»»

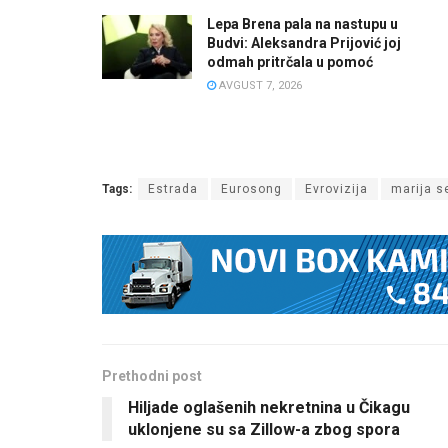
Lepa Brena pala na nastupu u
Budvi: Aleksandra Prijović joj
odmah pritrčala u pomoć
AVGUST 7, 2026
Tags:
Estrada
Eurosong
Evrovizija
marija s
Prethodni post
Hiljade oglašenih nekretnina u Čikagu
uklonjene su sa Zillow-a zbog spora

««

**DESCRIPTION OF THE TASK**
Put every line of text from the entries above into a numbered list, skipping blank lines and leaving out the pictures.

**OUTPUT FOR THIS EXERCISE**
1. Lepa Brena pala na nastupu u
2. Budvi: Aleksandra Prijović joj
3. odmah pritrčala u pomoć
4. AVGUST 7, 2026
5. Tags:
6. Estrada
7. Eurosong
8. Evrovizija
9. marija s
10. Prethodni post
11. Hiljade oglašenih nekretnina u Čikagu
12. uklonjene su sa Zillow-a zbog spora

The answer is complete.